In Recast, RC_NULL_AREA means non-walkable surfaces. If you skip rasterizing them, those surfaces effectively cease to exist in the navigation build. This can cause issues if RC_NULL_AREA surfaces are being used for slope evaluation, blocking meshes, or dynamic obstacle geometry. In those cases, skipping them may unintentionally create walkable space underneath.

Regarding bGenerateNavLinks with dynamic navigation on, it represents a worst-case cost scenario. If links are being auto-generated across the entire map, long load times after a rebuild are expected.

If most of your geometry is static, prebuilding navigation links is almost always the preferred solution.

If dynamic navigation is required, I would like to suggest disabling automatic link generation, manually placing NavLinkProxy actors where needed, restricting dynamic link generation to specific gameplay zones

There is limited context about this specific case, but based on your description, the fact that enabling ai.nav.UseAsymetricBorderSizes reduced navmesh rebuild time by 50% suggests that tile border overlap was a significant cost factor.

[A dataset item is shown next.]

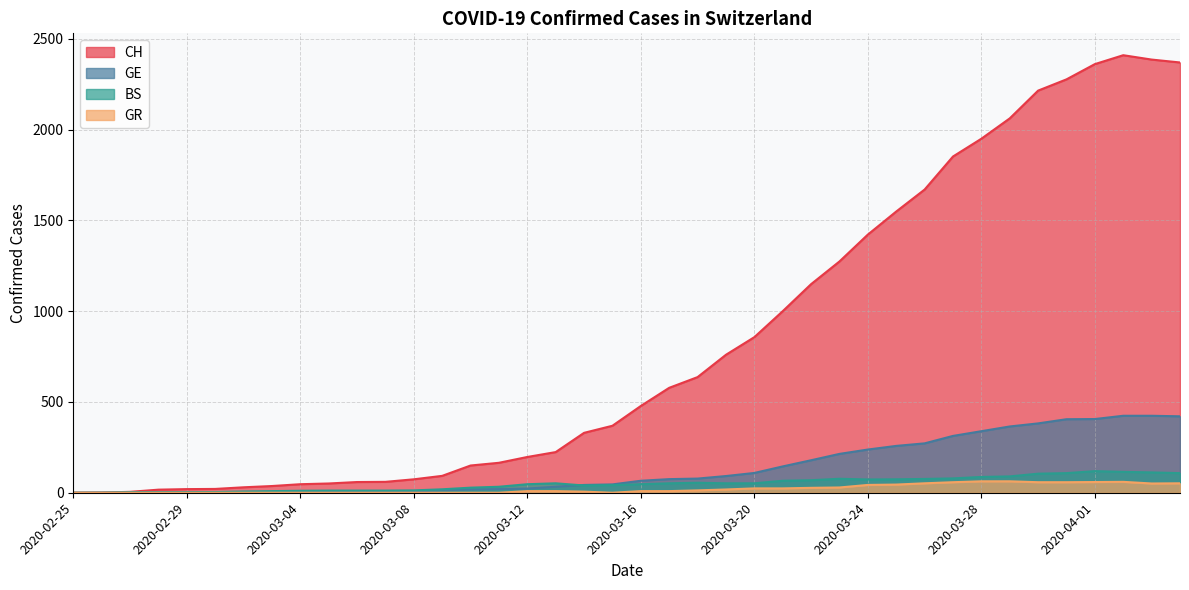

What is the sum of all BS values?

1966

Since nav link generation scales heavily with tile borders, reducing the number of tile edges that require link testing would likely be an effective next optimization step. Which means using larger tiles, fewer total tiles, reducing geometry fragmentation, limiting jump height or link search parameters.

I hope this helps clarify this case. Please feel free to reach out if you have any further questions.

Best regards,

Henry Liu

Thanks for the response Henry. We’ll play around with tile sizes and a more conservative approach for null areas.

Dennis

Thank you.

I will close this case now, but feel free to respond here if you have any follow-up questions.